Ha Long Bay And On To Hoi An

Ha Long Bay And On To Hoi An

By

Leonard Zwelling

The two plus hour bus ride from downtown Hanoi to the boat dock at Ha Long Bay was boring, but at least it was on a highway with few motor bikes. The trip was broken up by yet another obligatory stop at a Vietnamese tourist trap, this one selling pearls. The store is decorated with pictures of Hillary Clinton, Margaret Thatcher and Angela Merkel, all in pearls and each suggesting that the powerful have all stopped by and bought pearls there. I really doubt it.

Having kept our Vietnamese money and Amex cards in our pockets we pressed further south and east to Ha Long Bay, a UNESCO preserved world heritage site. It is a beautiful expanse of limestone islands covered with trees. Fishermen still continue to make a living in its waters. But the Vietnamese have other plans. Disneyfication.

It’s not working as the shells of several abandoned buildings that were probably supposed to be luxury hotels or condos litter the road up to the dock where we boarded the boat on which we would live for the next 24 hours. This site of natural beauty may be a bit too close to the People’s Republic of China. I have been impressed that the internet is not a taken-for-granted thing here and that CNN in Viet Nam has a ten minute delay indicated by the fact that the posted time on the screen is always ten minutes behind the actual time. No Google in Beijing.

The gourmet food and service were exemplary on the small cruise ship (there were fewer than 15 people on board). The ship made its way to a docking site at an anchored position off shore where a small skip took us to the largest cave (Sung Sot) in the area. It is huge series of limestone rooms that the sea and rain had carved out of a mountain through which we walked. It was an interesting journey to see what nature has wrought through the stone. Another similar journey was taken the following morning in a driving rain to ascend the mountain trail of Ti Top Island named after the Russian cosmonaut Ghermann Titov, the second man to circle the Earth in space. Apparently he once visited the island best known for its over 400 ascending steps to the top for great views of the rest of Ha Long Bay. But this ascent is not the preferred activity on a rainy day. We did it anyway, but were glad to get back to the boat for breakfast and a long ride back toward Hanoi and the airport to fly to Da Nang near the city of Hoi An, known for its old district and many silk and tailoring shops.

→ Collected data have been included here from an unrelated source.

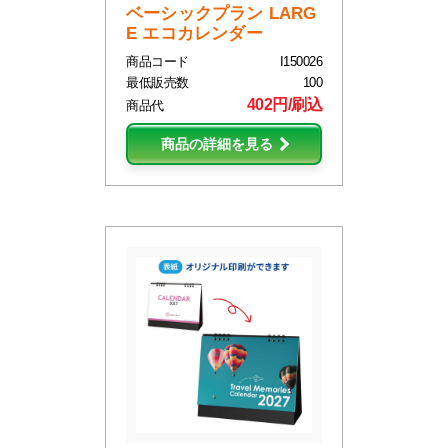
ベーシックプラン LARG
E エコカレンダー
商品コード
I150026
最低販売数
100
402円/刷込
商品代
商品の詳細を見る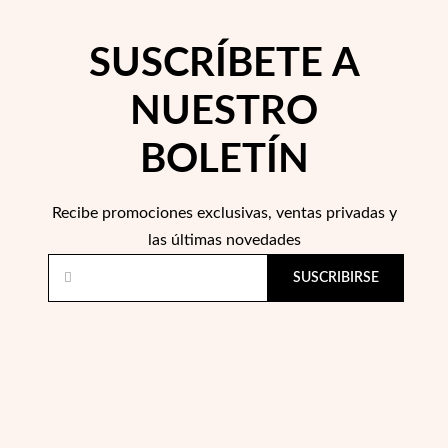
SUSCRÍBETE A
NUESTRO
BOLETÍN
Recibe promociones exclusivas, ventas privadas y
las últimas novedades
SUSCRIBIRSE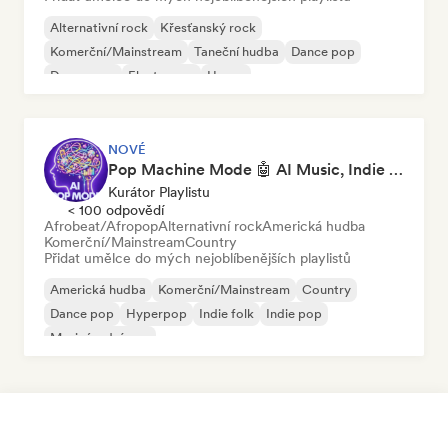
Alternativní rock
Křesťanský rock
Komerční/Mainstream
Taneční hudba
Dance pop
Dream pop
Electropop
House
NOVÉ
Pop Machine Mode 🤖 AI Music, Indie Pop & Dream Pop
Kurátor Playlistu
< 100 odpovědí
Afrobeat/Afropop
Alternativní rock
Americká hudba
Komerční/Mainstream
Country
Přidat umělce do mých nejoblíbenějších playlistů
Americká hudba
Komerční/Mainstream
Country
Dance pop
Hyperpop
Indie folk
Indie pop
Mezinárodní pop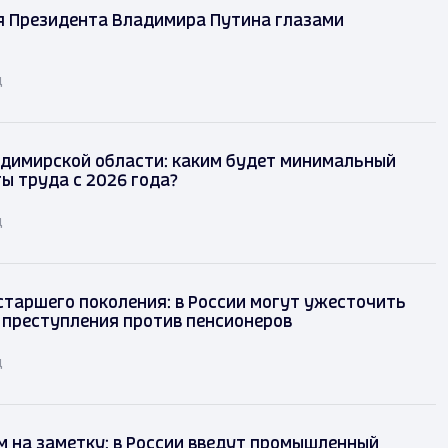
я Президента Владимира Путина глазами
д
димирской области: каким будет минимальный
ы труда с 2026 года?
д
таршего поколения: в России могут ужесточить
 преступления против пенсионеров
д
 на заметку: в России введут промышленный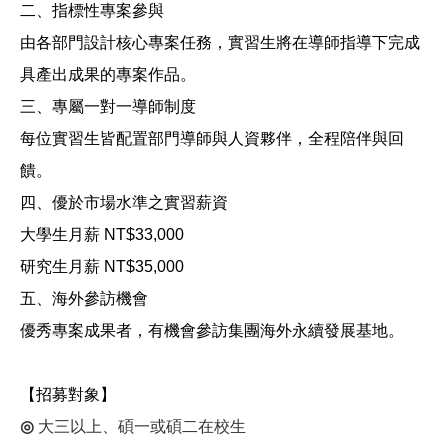
二、指標性專案參與
由各部門設計核心專案任務，實習生將在導師指導下完成
具產出成果的專案作品。
三、專屬一對一導師制度
每位實習生皆配置部門導師與人資夥伴，全程陪伴與回
饋。
四、優於市場水準之實習薪資
大學生月薪
NT$33,000
研究生月薪
NT$35,000
五、海外參訪機會
優秀專案成果者，有機會參訪集團海外永續發展基地。
【招募對象】
◎
大三以上、碩一或碩二在校生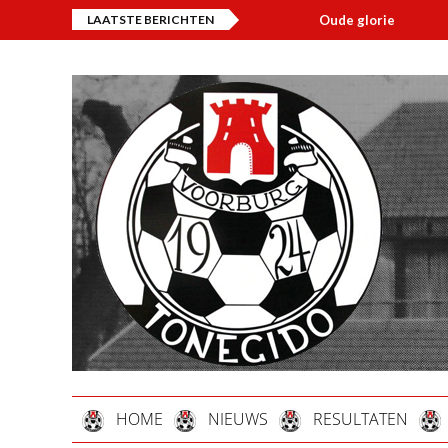
LAATSTE BERICHTEN
Oude glorie
Over
HOME
NIEUWS
RESULTATEN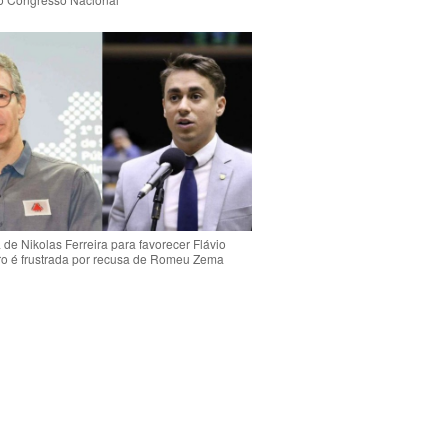
de Nikolas Ferreira para favorecer Flávio
o é frustrada por recusa de Romeu Zema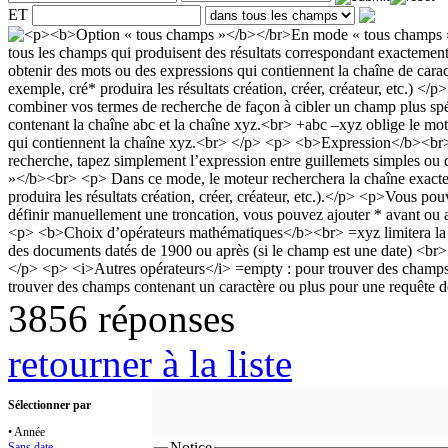
ET
3856 réponses
retourner à la liste
Sélectionner par
• Année
Notice
Sans date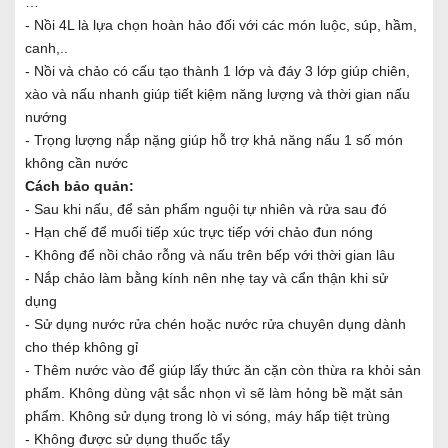
…
- Nồi 4L là lựa chọn hoàn hảo đối với các món luộc, súp, hầm,
canh,..
- Nồi và chảo có cấu tạo thành 1 lớp và đáy 3 lớp giúp chiên,
xào và nấu nhanh giúp tiết kiệm năng lượng và thời gian nấu
nướng
- Trọng lượng nắp nặng giúp hỗ trợ khả năng nấu 1 số món
không cần nước
Cách bảo quản:
- Sau khi nấu, để sản phẩm nguội tự nhiên và rửa sau đó
- Hạn chế để muối tiếp xúc trực tiếp với chảo đun nóng
- Không để nồi chảo rỗng và nấu trên bếp với thời gian lâu
- Nắp chảo làm bằng kính nên nhẹ tay và cẩn thận khi sử
dụng
- Sử dụng nước rửa chén hoặc nước rửa chuyên dụng dành
cho thép không gỉ
- Thêm nước vào để giúp lấy thức ăn cặn còn thừa ra khỏi sản
phẩm. Không dùng vật sắc nhọn vì sẽ làm hỏng bề mặt sản
phẩm. Không sử dụng trong lò vi sóng, máy hấp tiệt trùng
- Không được sử dụng thuốc tẩy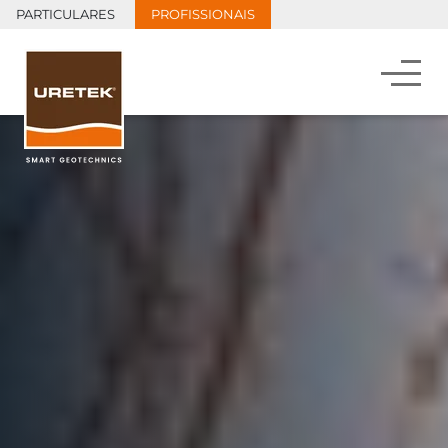
PARTICULARES
PROFISSIONAIS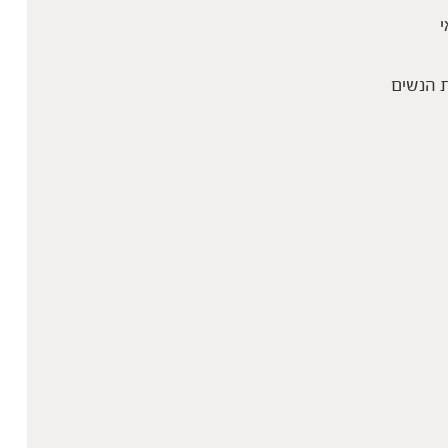
י
 הנשים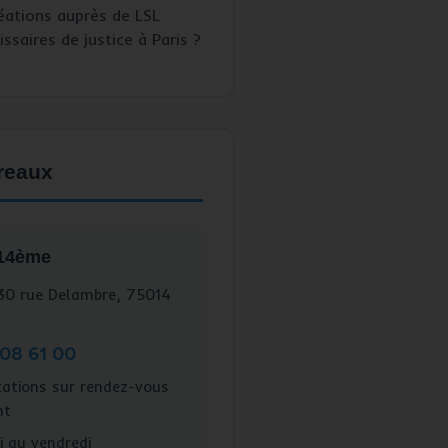
éations auprès de LSL
saires de justice à Paris ?
reaux
 14ème
0 rue Delambre, 75014
 08 61 00
ations sur rendez-vous
nt
 au vendredi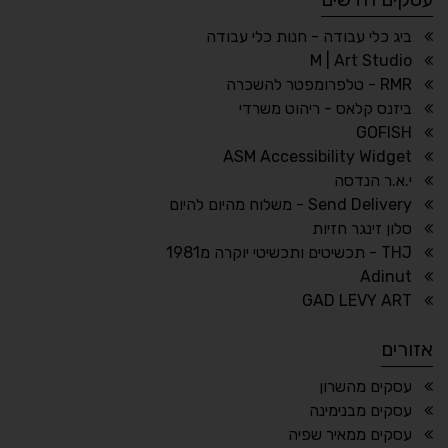
☀
◌
גווני אפור
בהירות גבוהה
ביג כלי עבודה - חנות כלי עבודה
M | Art Studio
RMR - טלפרומפטר להשכרה
ביזנס קלאס - ריהוט משרדי
🔗
𝔸
GOFISH
גופן לדיסלקציה
הדגשת קישורים
ASM Accessibility Widget
↕
⇿
י.א.ר הנדסה
ריווח טקסט
גובה שורה
Send Delivery - משלוח מהיום להיום
סלון זינגר חזיות
THJ - תכשיטים ותכשיטי יוקרה מ1981
Adinut
⏸
⬡
GAD LEVY ART
הדגשת פוקוס
עצירת אנימציות
אזורים
¶
🌙
עסקים מהשרון
עסקים מבנימינה
מצב לילה
הדגשת כותרות
עסקים ממאיר שפיה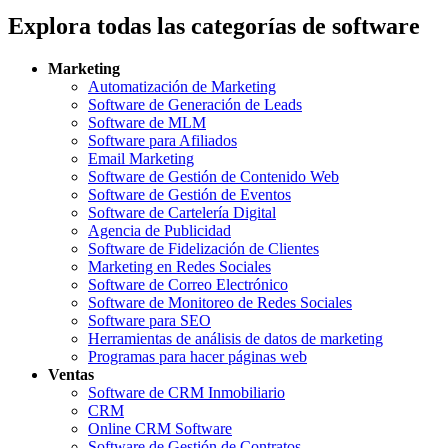
Explora todas las categorías de software
Marketing
Automatización de Marketing
Software de Generación de Leads
Software de MLM
Software para Afiliados
Email Marketing
Software de Gestión de Contenido Web
Software de Gestión de Eventos
Software de Cartelería Digital
Agencia de Publicidad
Software de Fidelización de Clientes
Marketing en Redes Sociales
Software de Correo Electrónico
Software de Monitoreo de Redes Sociales
Software para SEO
Herramientas de análisis de datos de marketing
Programas para hacer páginas web
Ventas
Software de CRM Inmobiliario
CRM
Online CRM Software
Software de Gestión de Contratos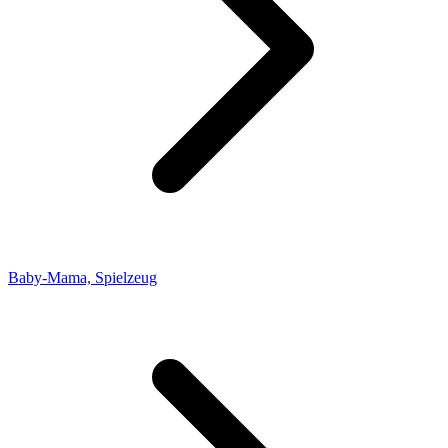
Baby-Mama, Spielzeug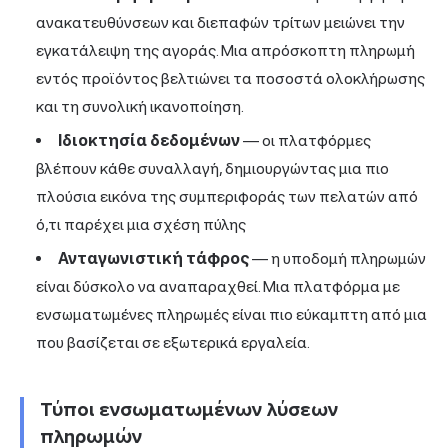
ανακατευθύνσεων και διεπαφών τρίτων μειώνει την
εγκατάλειψη της αγοράς. Μια απρόσκοπτη πληρωμή
εντός προϊόντος βελτιώνει τα ποσοστά ολοκλήρωσης
και τη συνολική ικανοποίηση.
Ιδιοκτησία δεδομένων
— οι πλατφόρμες
βλέπουν κάθε συναλλαγή, δημιουργώντας μια πιο
πλούσια εικόνα της συμπεριφοράς των πελατών από
ό,τι παρέχει μια σχέση πύλης
Ανταγωνιστική τάφρος
— η υποδομή πληρωμών
είναι δύσκολο να αναπαραχθεί. Μια πλατφόρμα με
ενσωματωμένες πληρωμές είναι πιο εύκαμπτη από μια
που βασίζεται σε εξωτερικά εργαλεία.
Τύποι ενσωματωμένων λύσεων
πληρωμών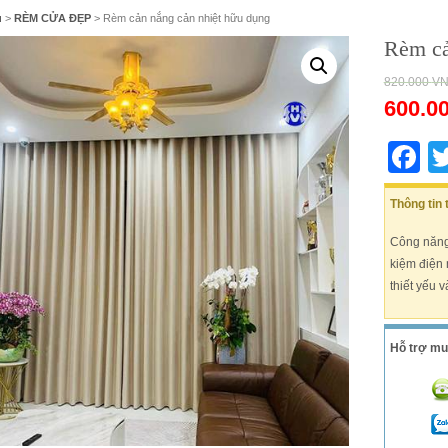
ủ
>
RÈM CỬA ĐẸP
> Rèm cản nắng cản nhiệt hữu dụng
Rèm cả
820.000
V
600.0
F
Thông tin
Công năng:
kiệm điện 
thiết yếu 
Hỗ trợ mu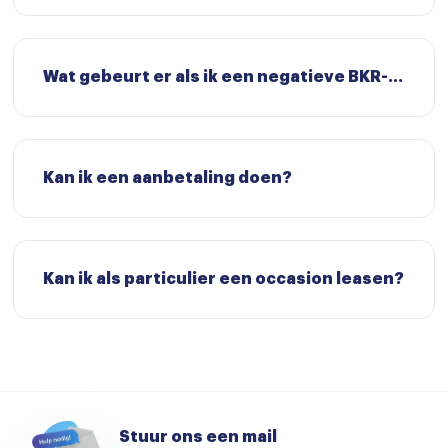
Wat gebeurt er als ik een negatieve BKR-registratie heb?
Kan ik een aanbetaling doen?
Kan ik als particulier een occasion leasen?
Stuur ons een mail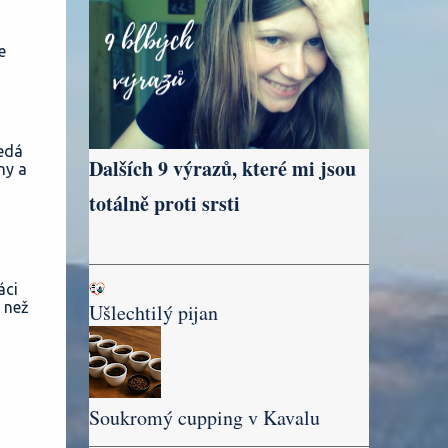
e
nedá
Dalších 9 výrazů, které mi jsou
ny a
totálně proti srsti
áci
 než
Ušlechtilý pijan
Soukromý cupping v Kavalu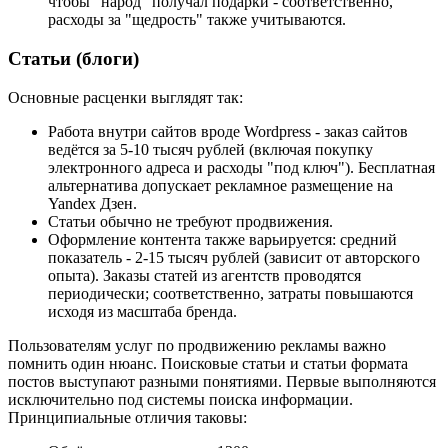
чтобы "народ" получал подарки - соответственно,
расходы за "щедрость" также учитываются.
Статьи (блоги)
Основные расценки выглядят так:
Работа внутри сайтов вроде Wordpress - заказ сайтов
ведётся за 5-10 тысяч рублей (включая покупку
электронного адреса и расходы "под ключ"). Бесплатная
альтернатива допускает рекламное размещение на
Yandex Дзен.
Статьи обычно не требуют продвижения.
Оформление контента также варьируется: средний
показатель - 2-15 тысяч рублей (зависит от авторского
опыта). Заказы статей из агентств проводятся
периодически; соответственно, затраты повышаются
исходя из масштаба бренда.
Пользователям услуг по продвижению рекламы важно
помнить один нюанс. Поисковые статьи и статьи формата
постов выступают разными понятиями. Первые выполняются
исключительно под системы поиска информации.
Принципиальные отличия таковы: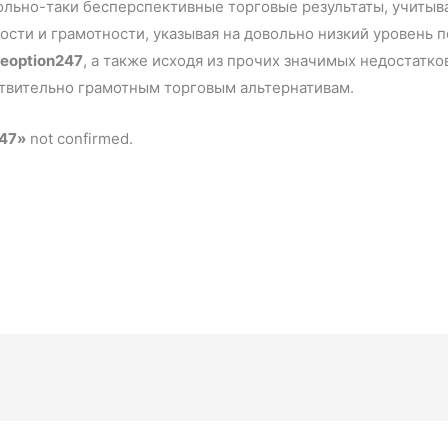
льно-таки бесперспективные торговые результаты, учитыва
сти и грамотности, указывая на довольно низкий уровень п
eoption247
, а также исходя из прочих значимых недостатк
твительно грамотным торговым альтернативам.
247»
not confirmed.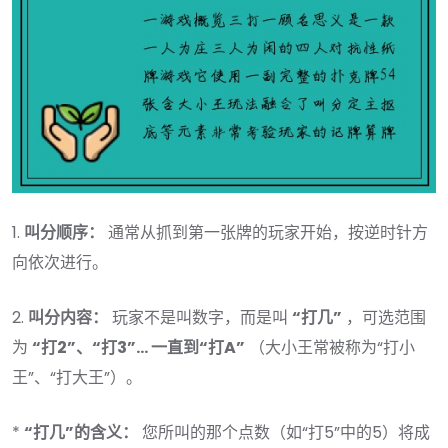
1.
叫分顺序：
通常从抓到第一张牌的玩家开始，按逆时针方
向依次进行。
2.
叫分内容：
玩家不是叫数字，而是叫
“打几”
，可选范围
为
“打2”、“打3”... 一直到“打A”
（大小王常被称为“打小
王”、“打大王”）。
*
“打几”的含义：
您所叫的那个点数（如“打5”中的5）将成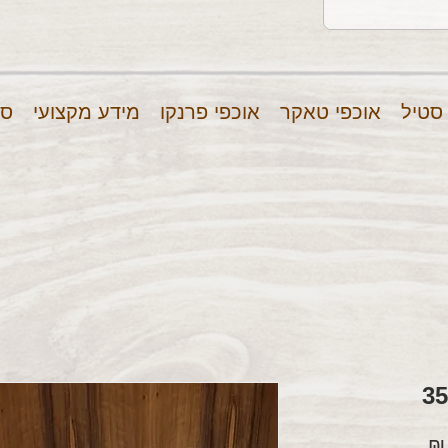
 סטיל
אוכפי טאקר
אוכפי פרנקו
מידע מקצועי
סר
מחיר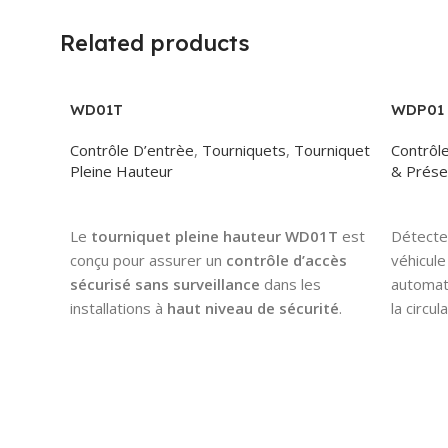
Related products
WD01T
WDP01
Contrôle D’entrèe
,
Tourniquets
,
Tourniquet
Contrôl
Pleine Hauteur
& Prése
Read More
Read 
Le
tourniquet pleine hauteur WD01T
est
Détecteu
conçu pour assurer un
contrôle d’accès
véhicul
sécurisé sans surveillance
dans les
automati
installations à
haut niveau de sécurité
.
la circul
Appartenant à la catégorie des
tourniquets pleine hauteur
, il constitue
une solution efficace pour protéger les
zones sensibles et restreintes contre
toute intrusion non autorisée.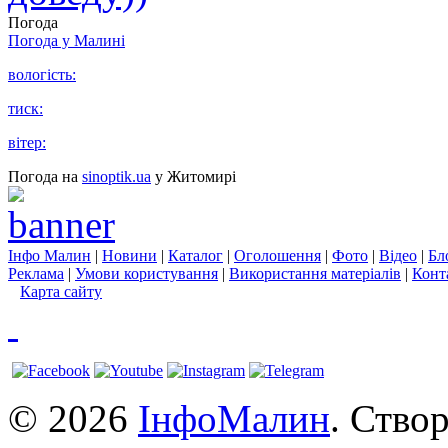
Погода
Погода у
Малині
вологість:
тиск:
вітер:
Погода на
sinoptik.ua
у Житомирі
Інфо Малин
|
Новини
|
Каталог
|
Оголошення
|
Фото
|
Відео
|
Бл
Реклама
|
Умови користування
|
Використання матеріалів
|
Конт
Карта сайту
© 2026
ІнфоМалин
. Ство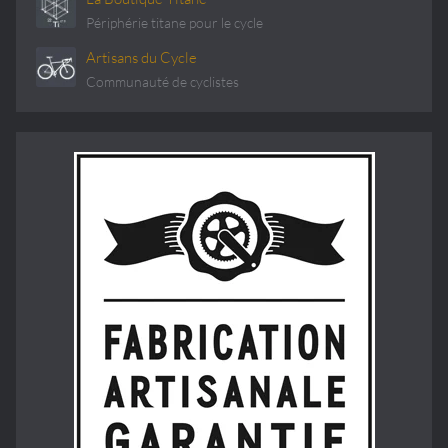
Périphérie titane pour le cycle
Artisans du Cycle
Communauté de cyclistes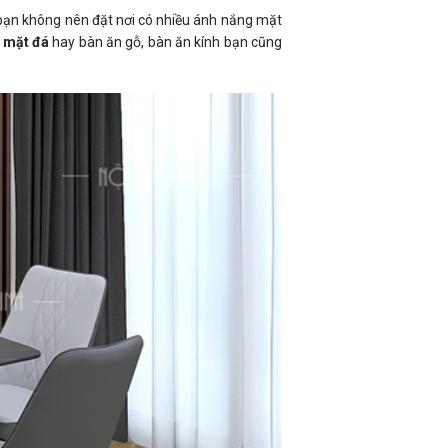
 bạn không nên đặt nơi có nhiều ánh nắng mặt
 mặt đá
hay bàn ăn gỗ, bàn ăn kính bạn cũng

Our new guide was Quoc, a native of the highlands with vivid boyhood memories of the Tet Offensive in 1968. This was a key battle won by the Americans but which demonstrated the resolve of the North and hastened the influx of more American troops, to no avail. It was the beginning of the end of the American public’s support for the Viet Nam War.

Hoi An’s old city is the center of tourism and commerce in the area. Da Nang, the city into which we flew, was most known in the war for the huge U. S. Air Force base there. The remnants of big hangars are visible from the road from Da Nang to Hoi An.

Now Hoi An is tourist destination and the narrow streets of the old city teem with people from all over the world looking for bargain deals on trinkets, clothing, shoes and especially silk. I actually got to see real silk worms eat the mulberry bushes that lead them to form the silk cocoons that are harvested and turned into fabric and woven right there in the store. I had always wanted to see where silk came from and now I had.

This place, like Hanoi, is shocking in its display of rampant capitalism in this Communist country, but our guide reminds us that there are only 5 Communist countries left in the world—Viet Nam, North Korea, Cuba, China and Laos. (Russia is not officially a Communist country although a Communist Party still exists there and in other countries).

Once again, the message from Viet Nam is that we may have lost the war, but we are winning the peace. Like life, freedom will find a way.